_Exercise brief_.
Strip out all images, then restate the data verbatim.
----- Data for the task
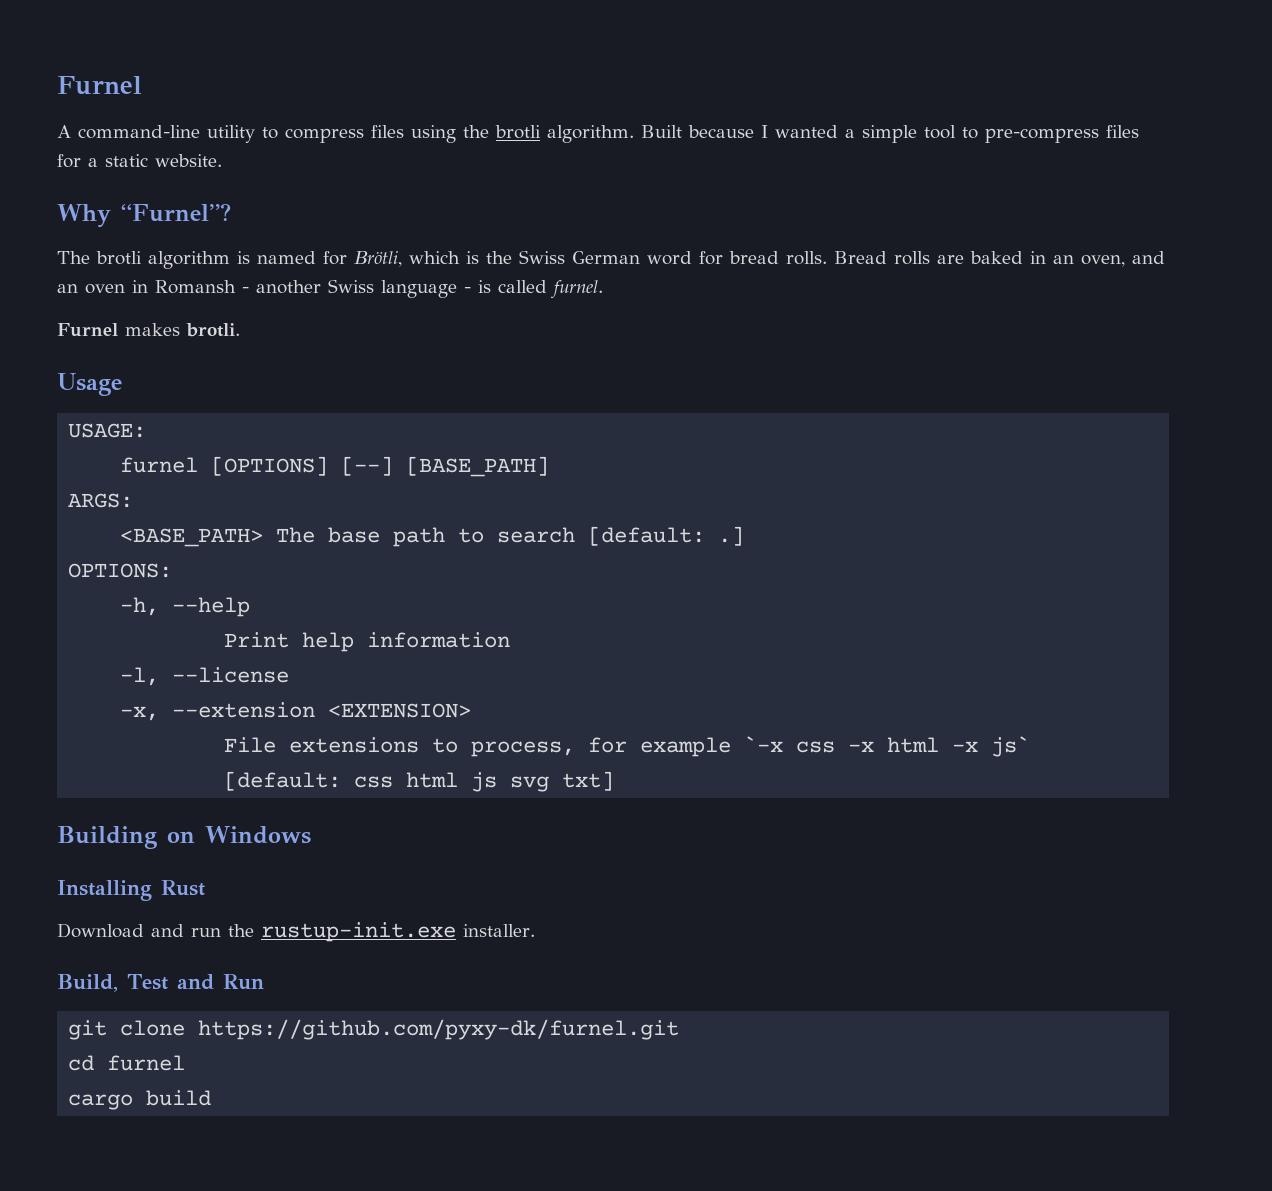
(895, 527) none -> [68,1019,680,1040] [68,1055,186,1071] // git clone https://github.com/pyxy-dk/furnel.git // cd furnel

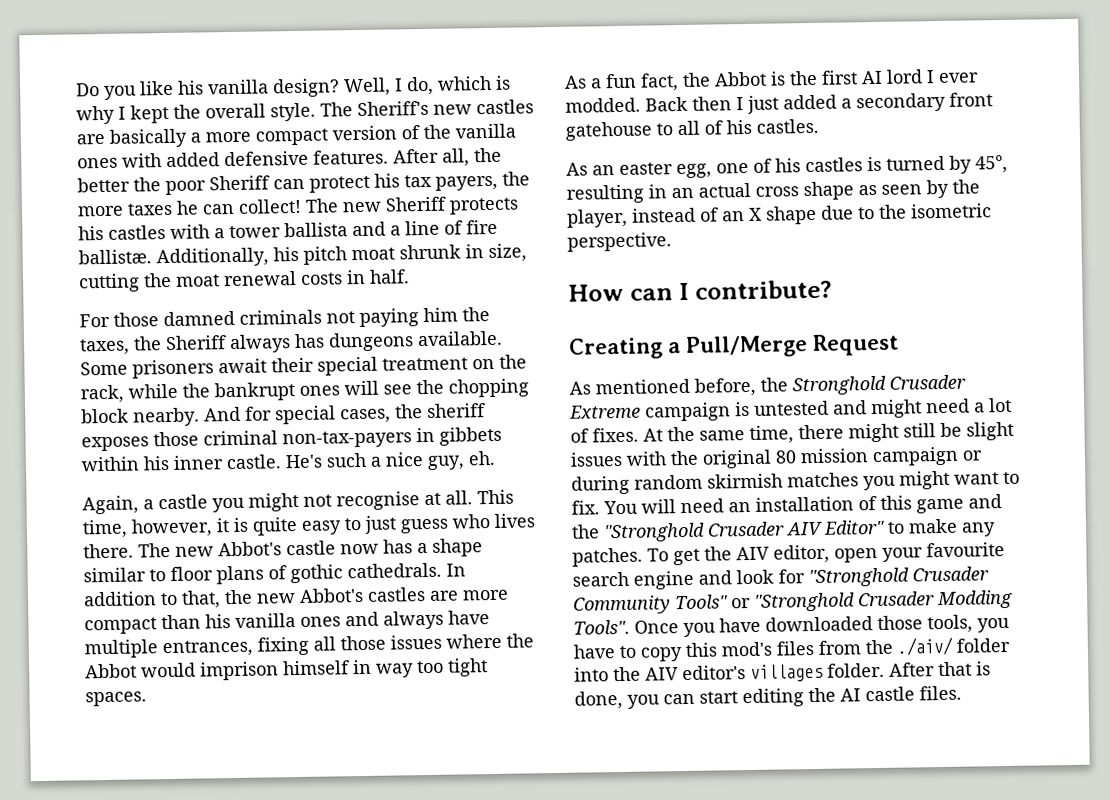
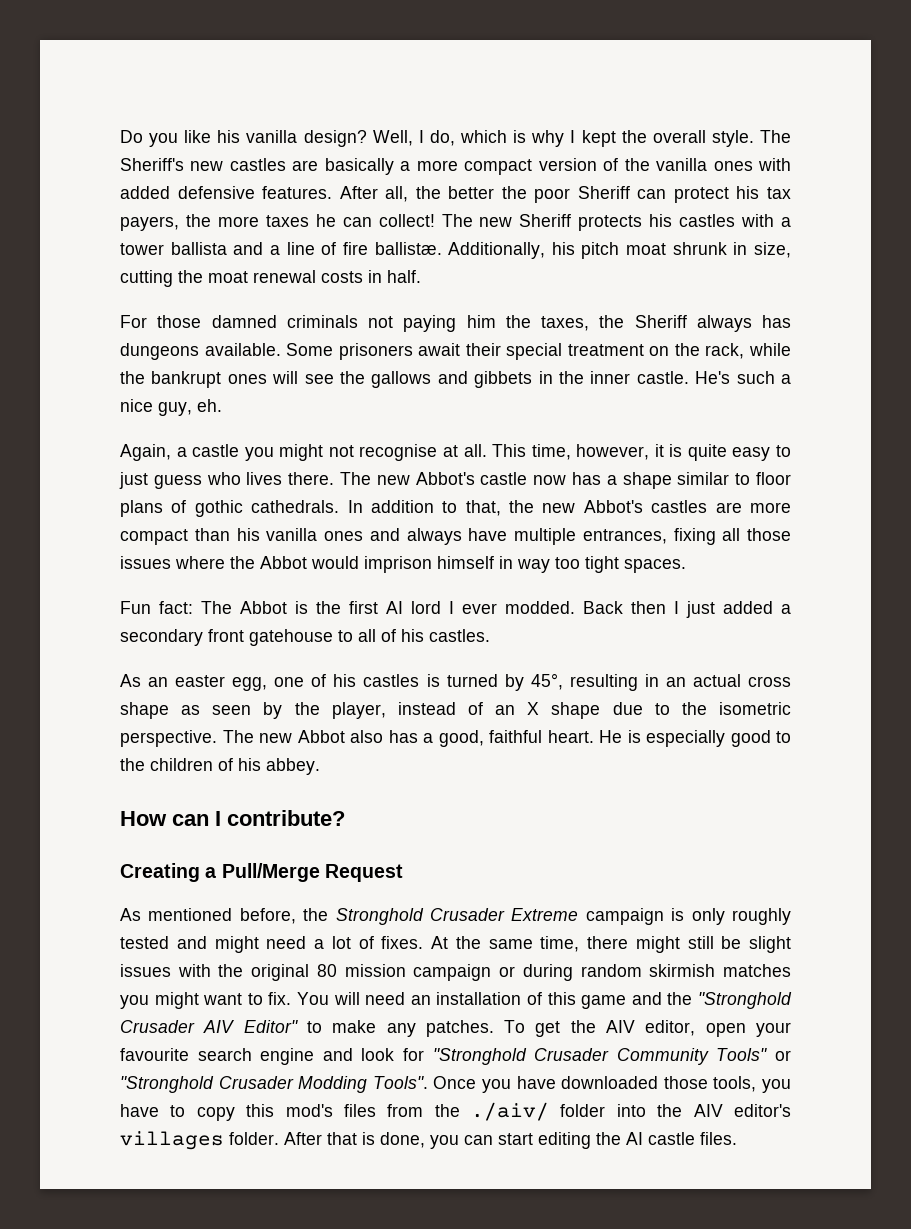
[448,378,529,398] [81,403,486,427] [81,426,502,452] [81,455,170,472] chopping block nearby. And for special cases, the sheriff exposes those criminal non-tax-payers in gibbets within his -> [371,371,584,388] gallows and gibbets in the
[564,72,711,92] As a fun fact, the -> [120,601,232,614] Fun fact: The
(672, 242) none -> [222,730,791,747] [120,758,320,775] The new Abbot also has a good, faithful heart. He is especially good to the children of his abbey.
[754,400,829,416] untested -> [691,908,791,925] [120,936,169,949] only roughly tested

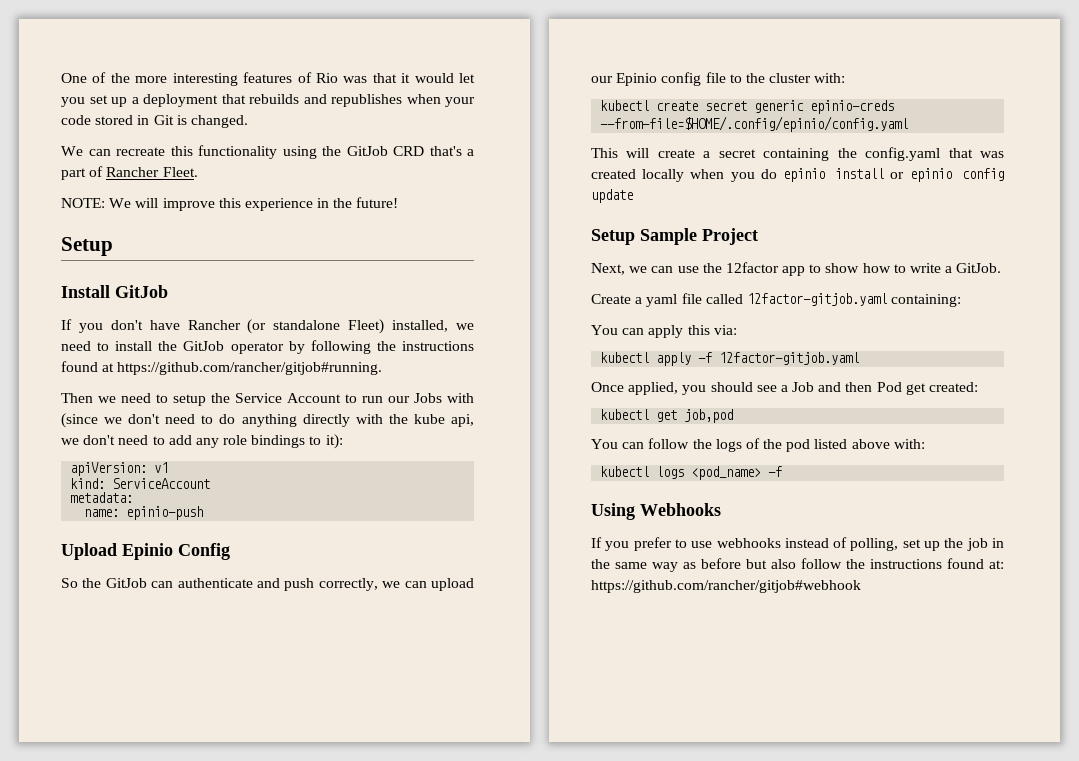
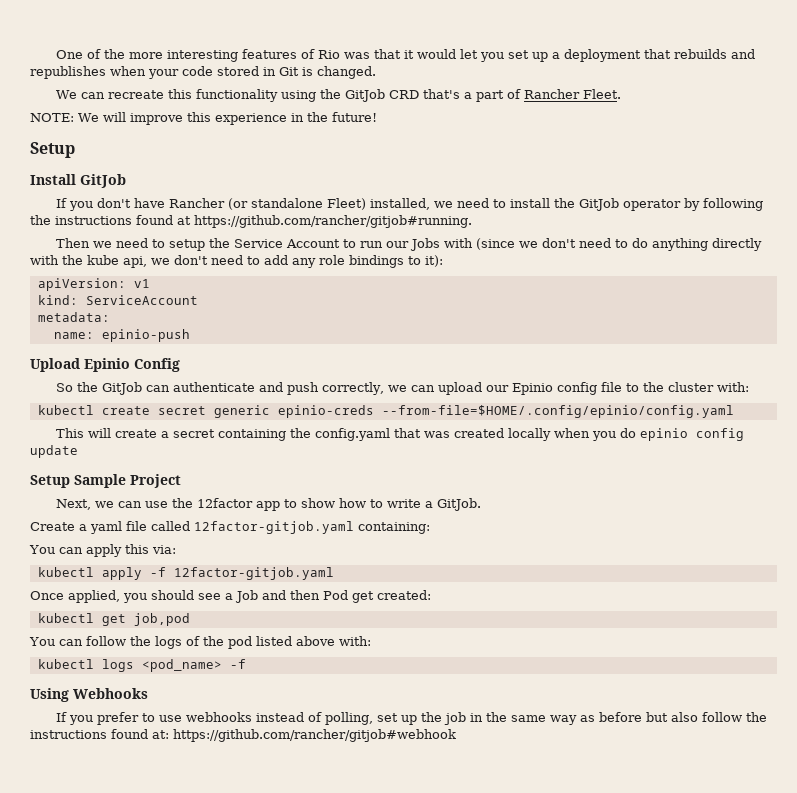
[835,168,952,182] install or epinio -> (688, 434) none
----------
_Task solution_.
(895, 527) none -> [68,1019,680,1040] [68,1055,186,1071] // git clone https://github.com/pyxy-dk/furnel.git // cd furnel

[448,378,529,398] [81,403,486,427] [81,426,502,452] [81,455,170,472] chopping block nearby. And for special cases, the sheriff exposes those criminal non-tax-payers in gibbets within his -> [371,371,584,388] gallows and gibbets in the
[564,72,711,92] As a fun fact, the -> [120,601,232,614] Fun fact: The
(672, 242) none -> [222,730,791,747] [120,758,320,775] The new Abbot also has a good, faithful heart. He is especially good to the children of his abbey.
[754,400,829,416] untested -> [691,908,791,925] [120,936,169,949] only roughly tested

[835,168,952,182] install or epinio -> (688, 434) none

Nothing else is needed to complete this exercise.